Comey’s motion and the court’s review culminated in a bombshell November 17 order by Judge William Fitzpatrick, another magistrate judge later assigned to the case, where he granted Comey’s request to review the grand-jury materials against him. While this request is “rarely granted,” Fitzpatrick explained, “the record points to a disturbing pattern of profound investigative missteps” that had potentially “undermine[d] the integrity of the grand jury proceeding.”

Fitzpatrick laid out the sequence of events as he understood them. First, prosecutors presented a three-count indictment to the grand jury. The grand jury then rejected one count and found probable cause to support the other two. Prosecutors then prepared a second indictment that omitted the rejected count. Finally, prosecutors submitted both indictments to the court via a magistrate judge, who accepted the revised one after some questioning.

What happened in the time period between when prosecutors prepared the second indictment, and when they submitted it to the court? One might assume under normal circumstances that prosecutors simply redid the process. But Fitzpatrick expressed some doubt that this had actually happened based on the transcript that he had reviewed of the grand-jury proceedings. It showed that there was only a seven-minute gap between when prosecutors learned that the first indictment had only been true-billed on two of the three counts, and when they submitted a second indictment to the court.

“The short time span between” these two moments, Fitzpatrick noted, “could not have been sufficient to draft the second indictment, sign the second indictment, present it to the grand jury, provide legal instructions to the grand jury, and give them an opportunity to deliberate and render a decision on the new indictment.” He suggested that it was possible that the transcript and audio recordings were “incomplete,” which would raise a host of other concerns.

Alternatively, he noted, “if this procedure did not take place, then the court is in uncharted legal territory in that the indictment returned in open court was not the same charging document presented to and deliberated upon by the grand jury.” This “unusual series of events,” Fitzpatrick concluded, “calls into question the presumption of regularity” that courts normally use for grand-jury proceedings and “provides another genuine issue the defense may raise to challenge the manner in which the government obtained the indictment.”

Halligan’s bombshell admissions at Wednesday’s hearing appear to have now solved the mystery: Her office did not actually present the second indictment to the grand jury, and instead obtained the grand-jury foreperson’s signature anyway. This gave the second indictment the appearance of approval by the entire grand jury, even though it technically hadn’t, and allowed the case to move forward on schedule.

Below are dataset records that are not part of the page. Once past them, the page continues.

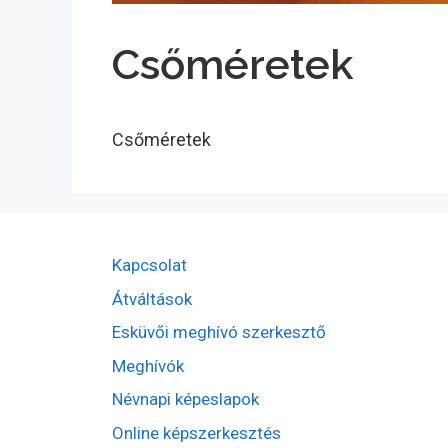
Csőméretek
Csőméretek
Kapcsolat
Átváltások
Esküvői meghívó szerkesztő
Meghívók
Névnapi képeslapok
Online képszerkesztés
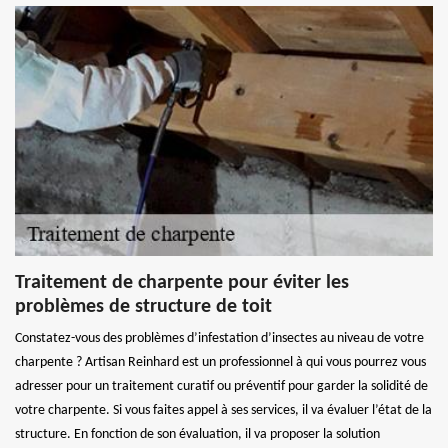
Traitement de charpente pour éviter les
problèmes de structure de toit
Constatez-vous des problèmes d’infestation d’insectes au niveau de votre
charpente ? Artisan Reinhard est un professionnel à qui vous pourrez vous
adresser pour un traitement curatif ou préventif pour garder la solidité de
votre charpente. Si vous faites appel à ses services, il va évaluer l’état de la
structure. En fonction de son évaluation, il va proposer la solution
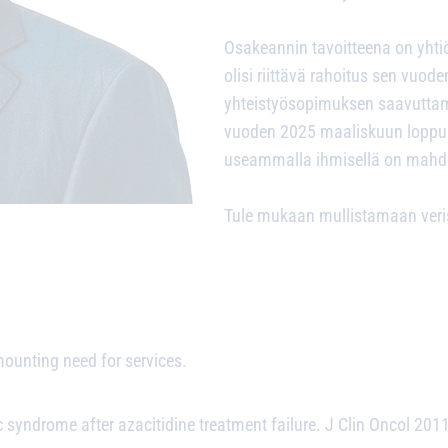
Osakeannin tavoitteena on yhti
olisi riittävä rahoitus sen vuod
yhteistyösopimuksen saavuttami
vuoden 2025 maaliskuun loppup
useammalla ihmisellä on mahdo
Tule mukaan mullistamaan veri
unting need for services.
c syndrome after azacitidine treatment failure. J Clin Oncol 201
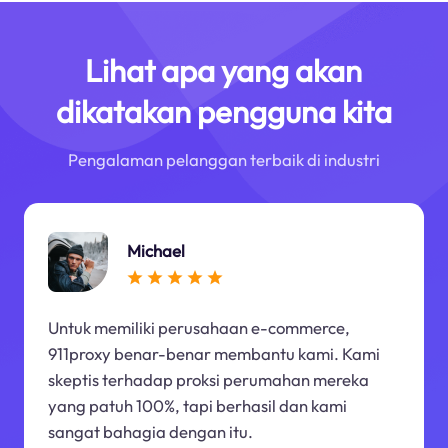
Lihat apa yang akan
dikatakan pengguna kita
Pengalaman pelanggan terbaik di industri
Michael
Untuk memiliki perusahaan e-commerce,
911proxy benar-benar membantu kami. Kami
skeptis terhadap proksi perumahan mereka
yang patuh 100%, tapi berhasil dan kami
sangat bahagia dengan itu.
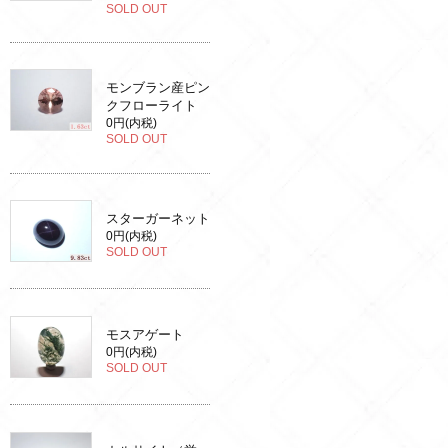
SOLD OUT
モンブラン産ピン
クフローライト
0円(内税)
SOLD OUT
スターガーネット
0円(内税)
SOLD OUT
モスアゲート
0円(内税)
SOLD OUT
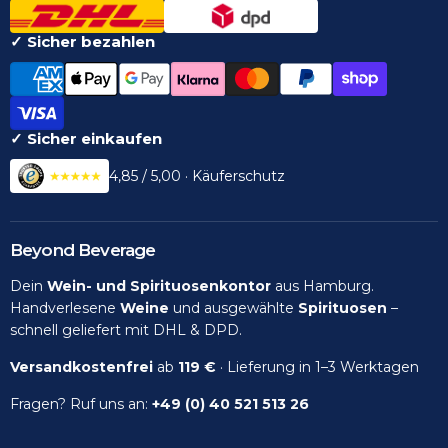
✓ Sicher bezahlen
✓ Sicher einkaufen
4,85 / 5,00 · Käuferschutz
Beyond Beverage
Dein
Wein- und Spirituosenkontor
aus Hamburg.
Handverlesene
Weine
und ausgewählte
Spirituosen
–
schnell geliefert mit DHL & DPD.
Versandkostenfrei
ab
119 €
· Lieferung in 1–3 Werktagen
Fragen? Ruf uns an:
+49 (0) 40 521 513 26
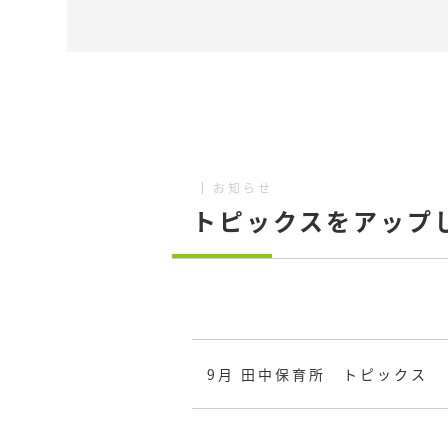
お知らせ
トピックスをアップ
9月 田中保育所 トピックス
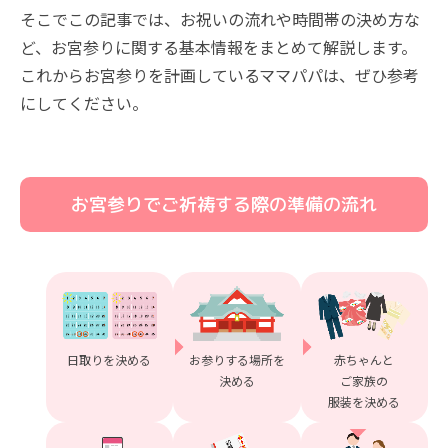
そこでこの記事では、お祝いの流れや時間帯の決め方な
ど、お宮参りに関する基本情報をまとめて解説します。
これからお宮参りを計画しているママパパは、ぜひ参考
にしてください。
お宮参りでご祈祷する際の準備の流れ
日取りを決める
お参りする場所を
赤ちゃんと
決める
ご家族の
服装を決める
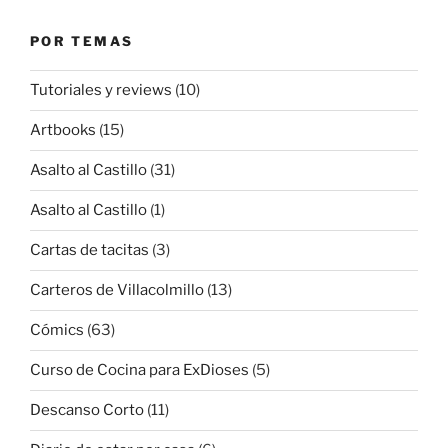
POR TEMAS
Tutoriales y reviews
(10)
Artbooks
(15)
Asalto al Castillo
(31)
Asalto al Castillo
(1)
Cartas de tacitas
(3)
Carteros de Villacolmillo
(13)
Cómics
(63)
Curso de Cocina para ExDioses
(5)
Descanso Corto
(11)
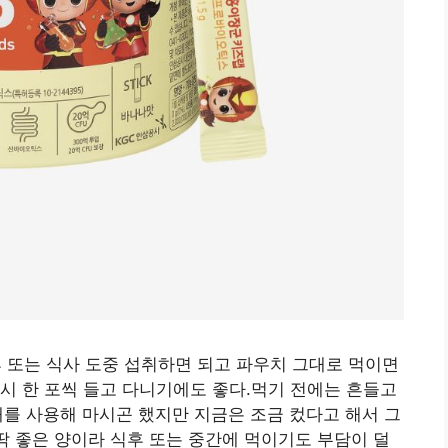
 후 또는 식사 도중 섭취하면 되고 파우치 그대로 먹이면
시 한 포씩 들고 다니기에도 좋다.먹기 전에는 흔들고
대를 사용해 마시곤 했지만 지금은 조금 컸다고 해서 그
 딱 좋은 양이라 식후 또는 중간에 먹이기도 부담이 덜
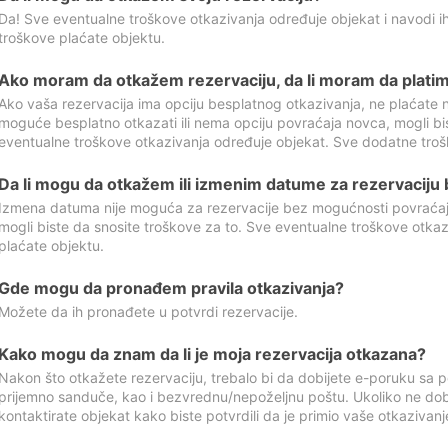
Da! Sve eventualne troškove otkazivanja određuje objekat i navodi ih
troškove plaćate objektu.
Ako moram da otkažem rezervaciju, da li moram da platim
Ako vaša rezervacija ima opciju besplatnog otkazivanja, ne plaćate n
moguće besplatno otkazati ili nema opciju povraćaja novca, mogli bi
eventualne troškove otkazivanja određuje objekat. Sve dodatne troš
Da li mogu da otkažem ili izmenim datume za rezervaciju
Izmena datuma nije moguća za rezervacije bez mogućnosti povraćaja
mogli biste da snosite troškove za to. Sve eventualne troškove otka
plaćate objektu.
Gde mogu da pronađem pravila otkazivanja?
Možete da ih pronađete u potvrdi rezervacije.
Kako mogu da znam da li je moja rezervacija otkazana?
Nakon što otkažete rezervaciju, trebalo bi da dobijete e-poruku sa p
prijemno sanduče, kao i bezvrednu/nepoželjnu poštu. Ukoliko ne dob
kontaktirate objekat kako biste potvrdili da je primio vaše otkazivanj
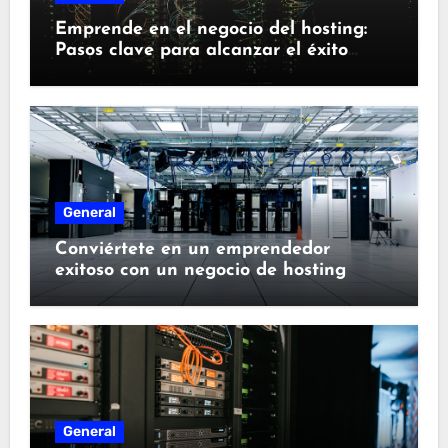
Emprende en el negocio del hosting:
Pasos clave para alcanzar el éxito
empresarial
General
Conviértete en un emprendedor
exitoso con un negocio de hosting
General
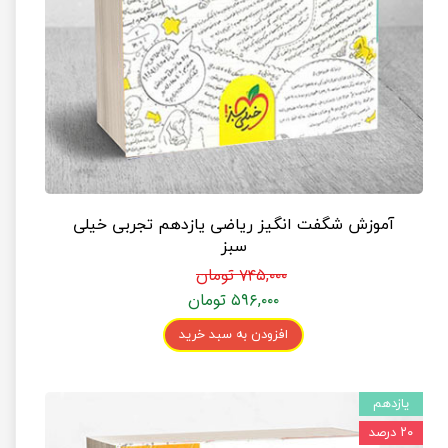
آموزش شگفت انگیز ریاضی یازدهم تجربی خیلی
سبز
۷۴۵,۰۰۰ تومان
۵۹۶,۰۰۰ تومان
افزودن به سبد خرید
یازدهم
۲۰ درصد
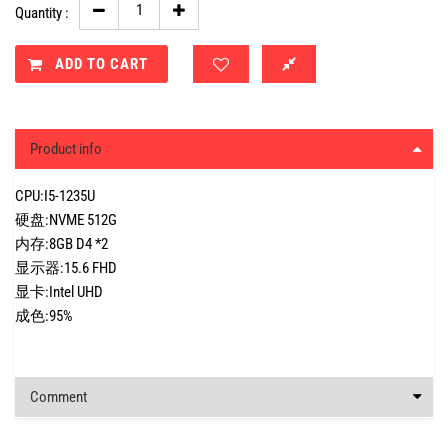
Quantity :
ADD TO CART
Product info
CPU:I5-1235U
硬盘:NVME 512G
内存:8GB D4 *2
显示器:15.6 FHD
显卡:Intel UHD
成色:95%
Comment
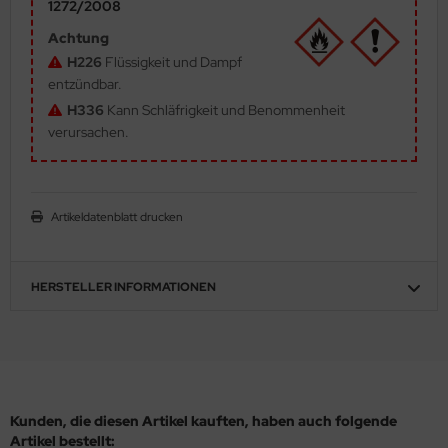
1272/2008
ler
Achtung
H226
Flüssigkeit und Dampf
yhawk
entzündbar.
H336
Kann Schläfrigkeit und Benommenheit
rces of Valor / Waltersons
verursachen.
re Hobby
eedom Model Kits
Artikeldatenblatt drucken
jimi
ahleri
HERSTELLER INFORMATIONEN
sPatch Models
cko Models
ow2B
Kunden, die diesen Artikel kauften, haben auch folgende
Artikel bestellt:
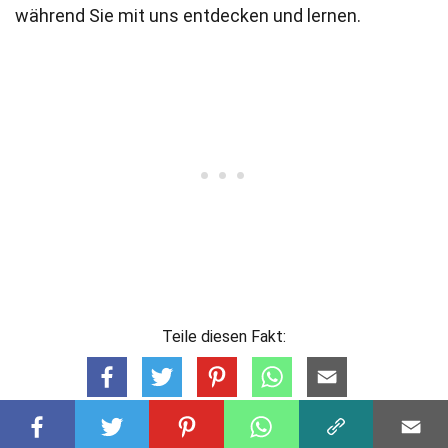
während Sie mit uns entdecken und lernen.
Teile diesen Fakt:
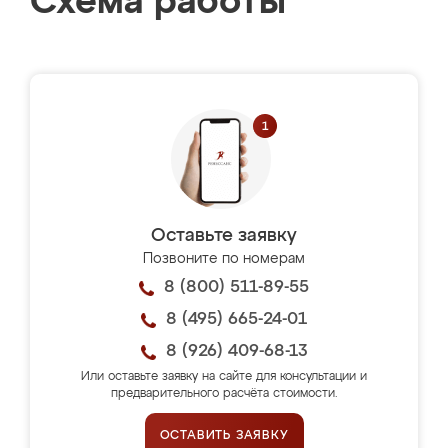
Схема работы
Оставьте заявку
Позвоните по номерам
8 (800) 511-89-55
8 (495) 665-24-01
8 (926) 409-68-13
Или оставьте заявку на сайте для консультации и
предварительного расчёта стоимости.
ОСТАВИТЬ ЗАЯВКУ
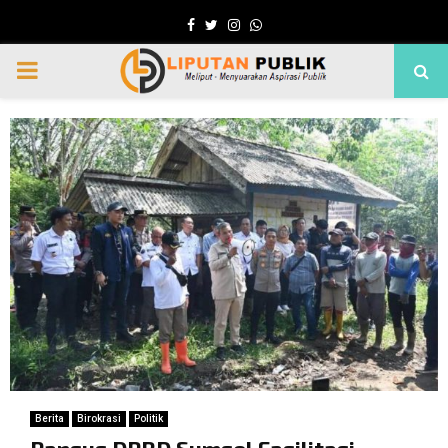
Facebook
Twitter
Instagram
Whatsapp
PRIMARY
MENU
Berita
Birokrasi
Politik
Pansus DPRD Sumsel Fasilitasi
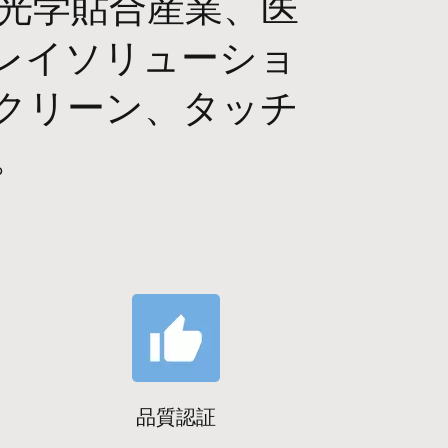
光学貼合産業、医
レイソリューショ
クリーン、タッチ
。
品質認証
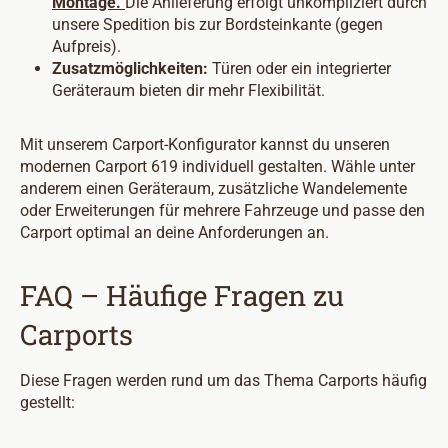
Montage.
Die Anlieferung erfolgt unkompliziert durch
unsere Spedition bis zur Bordsteinkante (gegen
Aufpreis).
Zusatzmöglichkeiten:
Türen oder ein integrierter
Geräteraum bieten dir mehr Flexibilität.
Mit unserem Carport-Konfigurator kannst du unseren
modernen Carport 619 individuell gestalten. Wähle unter
anderem einen Geräteraum, zusätzliche Wandelemente
oder Erweiterungen für mehrere Fahrzeuge und passe den
Carport optimal an deine Anforderungen an.
FAQ – Häufige Fragen zu
Carports
Diese Fragen werden rund um das Thema Carports häufig
gestellt:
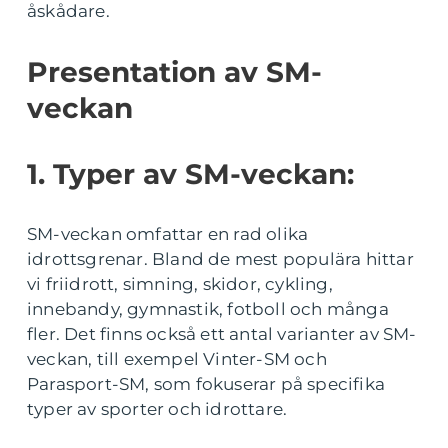
åskådare.
Presentation av SM-
veckan
1. Typer av SM-veckan:
SM-veckan omfattar en rad olika
idrottsgrenar. Bland de mest populära hittar
vi friidrott, simning, skidor, cykling,
innebandy, gymnastik, fotboll och många
fler. Det finns också ett antal varianter av SM-
veckan, till exempel Vinter-SM och
Parasport-SM, som fokuserar på specifika
typer av sporter och idrottare.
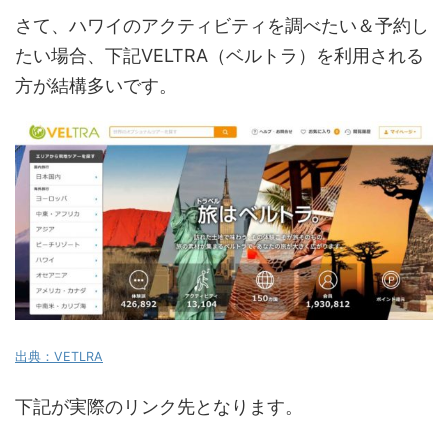
さて、ハワイのアクティビティを調べたい＆予約し
たい場合、下記VELTRA（ベルトラ）を利用される
方が結構多いです。
出典：VETLRA
下記が実際のリンク先となります。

So what happens now? Comey’s lawyers will undoubtedly call for the case to be dismissed for the glaring procedural error in an upcoming motion. If Nachmanoff grants the dismissal, the question will turn to whether he does so with or without prejudice. While the statute of limitations has technically passed, federal law allows prosecutors to refile charges in dismissed cases for up to six months after the dismissal. Given the Justice Department’s overall conduct in this case (and its alleged misconduct), however, Nachmanoff may instead opt to dismiss the case with prejudice and bring the entire matter to a close.

That would be a fitting end for a case brought by an unqualified and potentially illegal appointee in an apparently vindictive prosecution that had been publicly demanded by the president out of a sense of personal revenge. Trump has long wanted to wield the American criminal-justice system as a hammer against his political enemies. In this case, he and his allies can’t stop hitting themselves with it by accident.